··· RECORDED INFORMATION ···

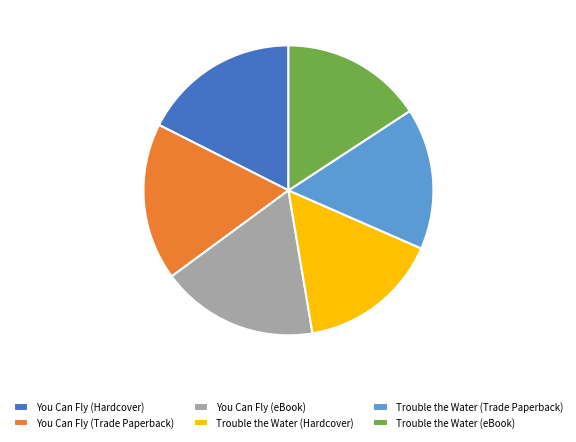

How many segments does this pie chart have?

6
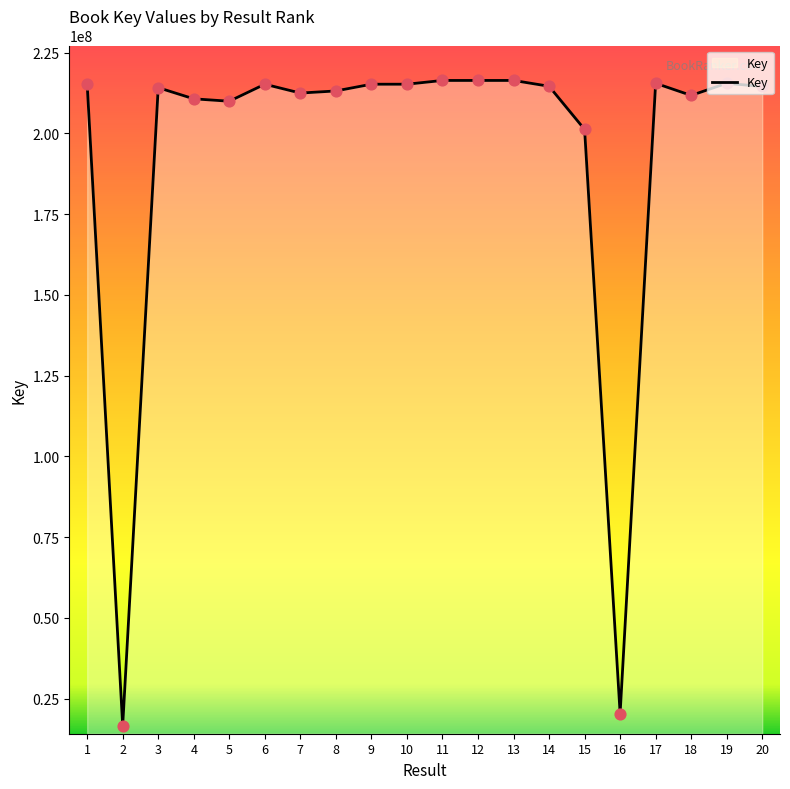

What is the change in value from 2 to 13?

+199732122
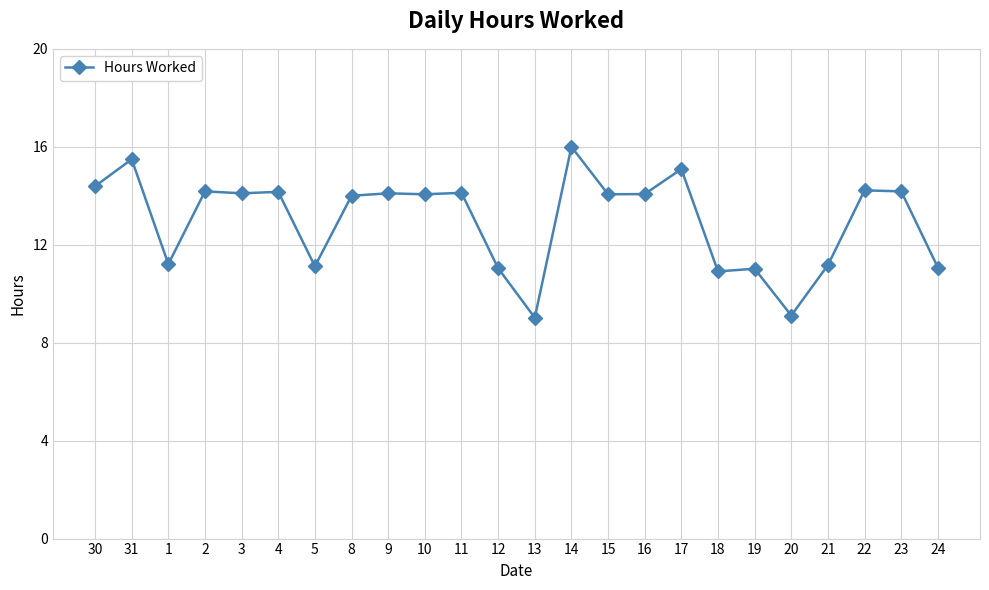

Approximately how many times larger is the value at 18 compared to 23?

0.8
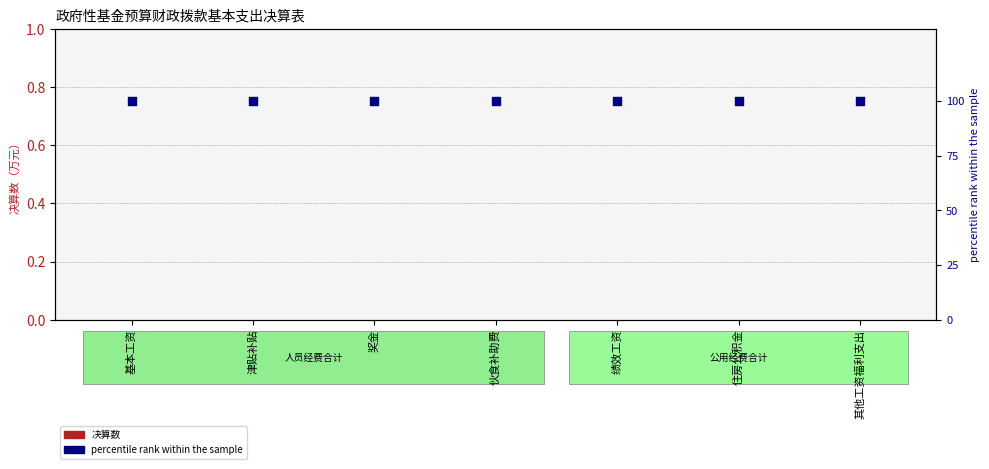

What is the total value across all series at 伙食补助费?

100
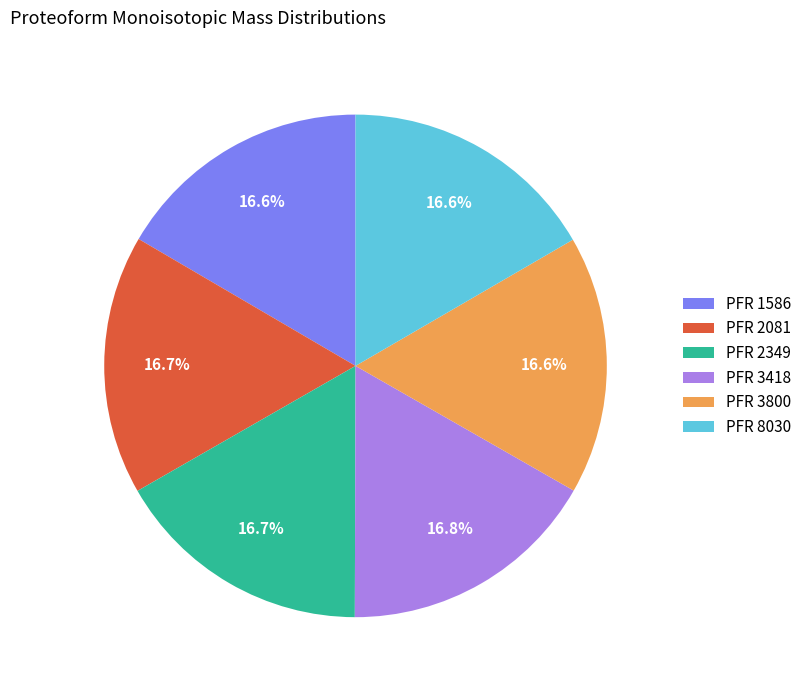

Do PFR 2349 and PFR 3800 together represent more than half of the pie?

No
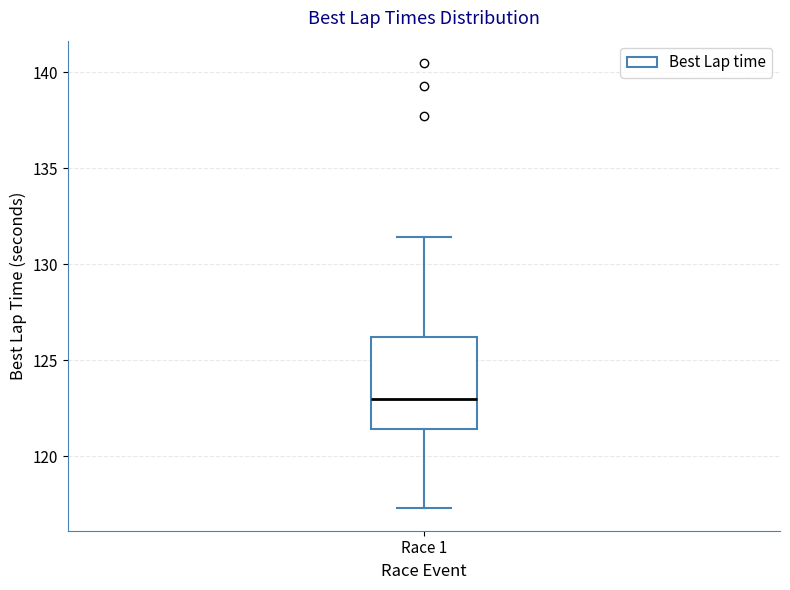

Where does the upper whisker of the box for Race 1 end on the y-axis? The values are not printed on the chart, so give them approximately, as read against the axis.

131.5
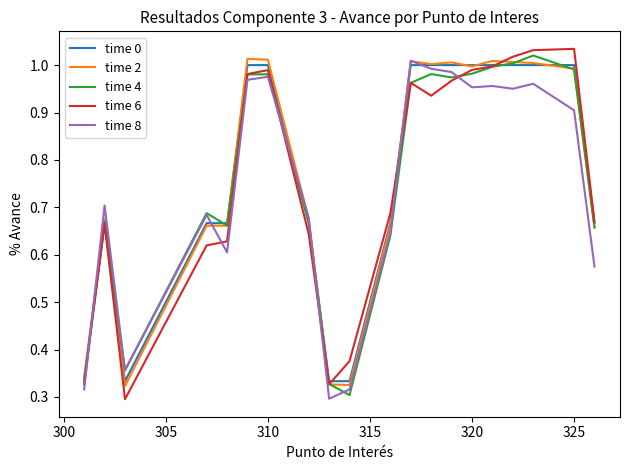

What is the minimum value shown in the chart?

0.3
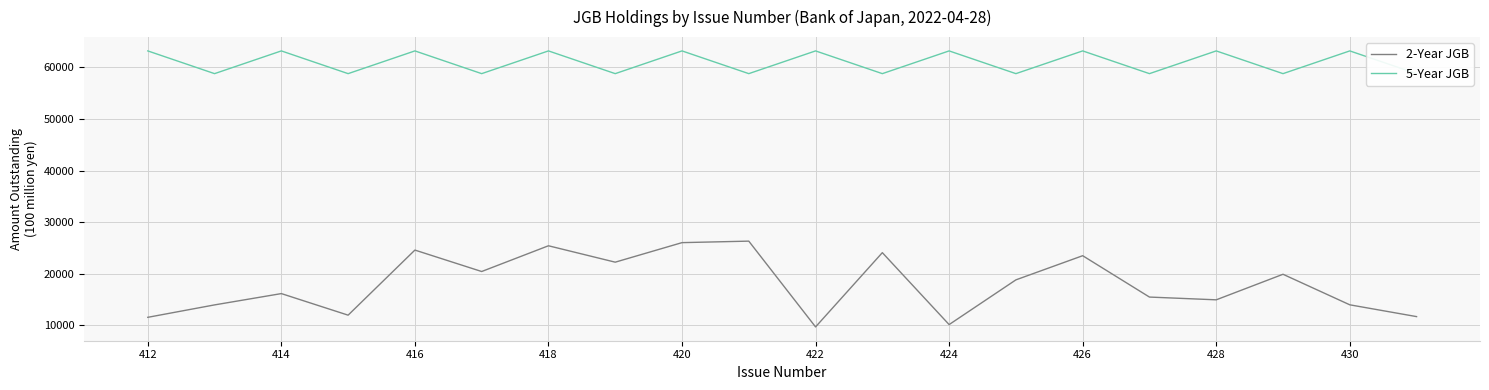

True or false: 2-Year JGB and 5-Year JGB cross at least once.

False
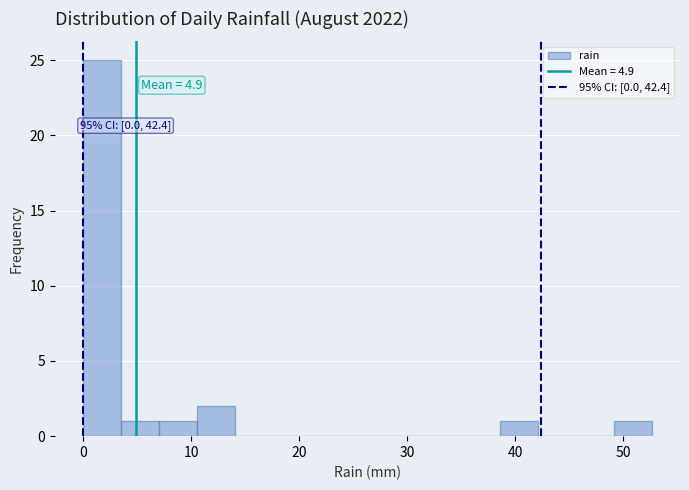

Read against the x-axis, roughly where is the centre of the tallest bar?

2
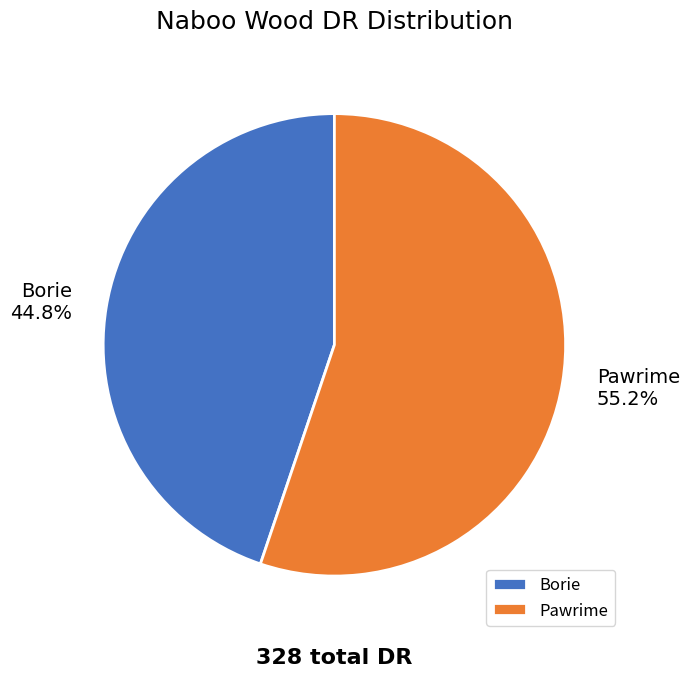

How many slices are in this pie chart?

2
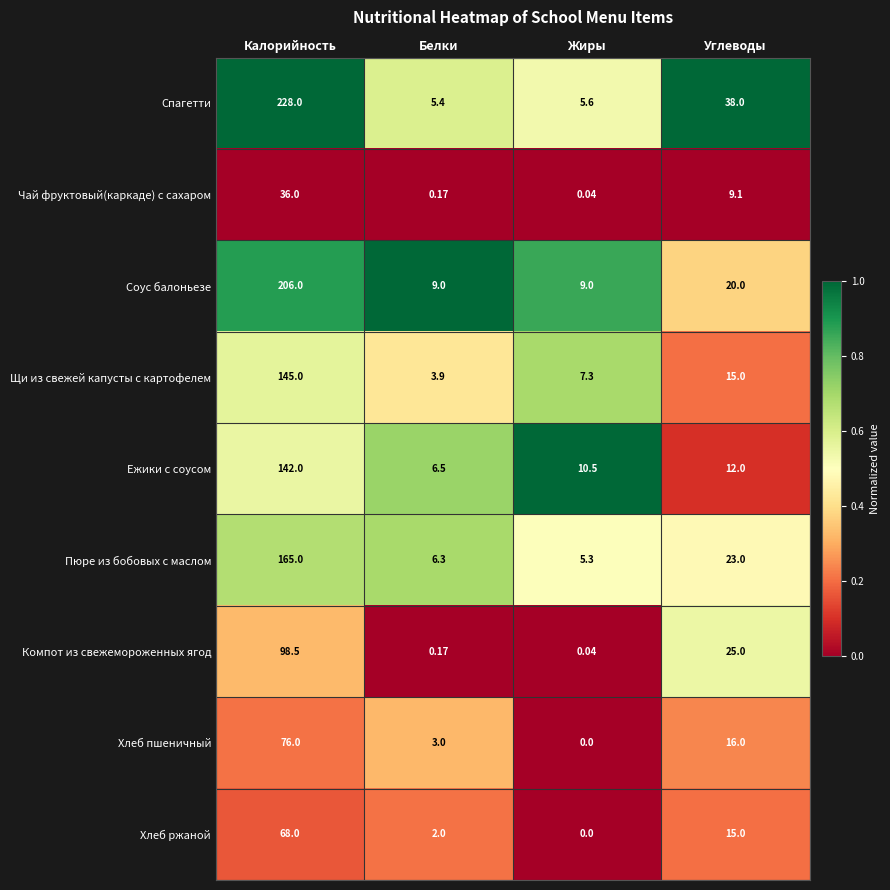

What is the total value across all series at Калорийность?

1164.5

···

YOUR OBJECTIVE: Can you copy every entry above word for word, with the pictures left out?

ANSWER SPACE:
How many segments does this pie chart have?

6

What is the change in value from 2 to 13?

+199732122

Approximately how many times larger is the value at 18 compared to 23?

0.8

What is the total value across all series at 伙食补助费?

100

Do PFR 2349 and PFR 3800 together represent more than half of the pie?

No

Where does the upper whisker of the box for Race 1 end on the y-axis? The values are not printed on the chart, so give them approximately, as read against the axis.

131.5

What is the minimum value shown in the chart?

0.3

True or false: 2-Year JGB and 5-Year JGB cross at least once.

False

Read against the x-axis, roughly where is the centre of the tallest bar?

2

How many slices are in this pie chart?

2

What is the total value across all series at Калорийность?

1164.5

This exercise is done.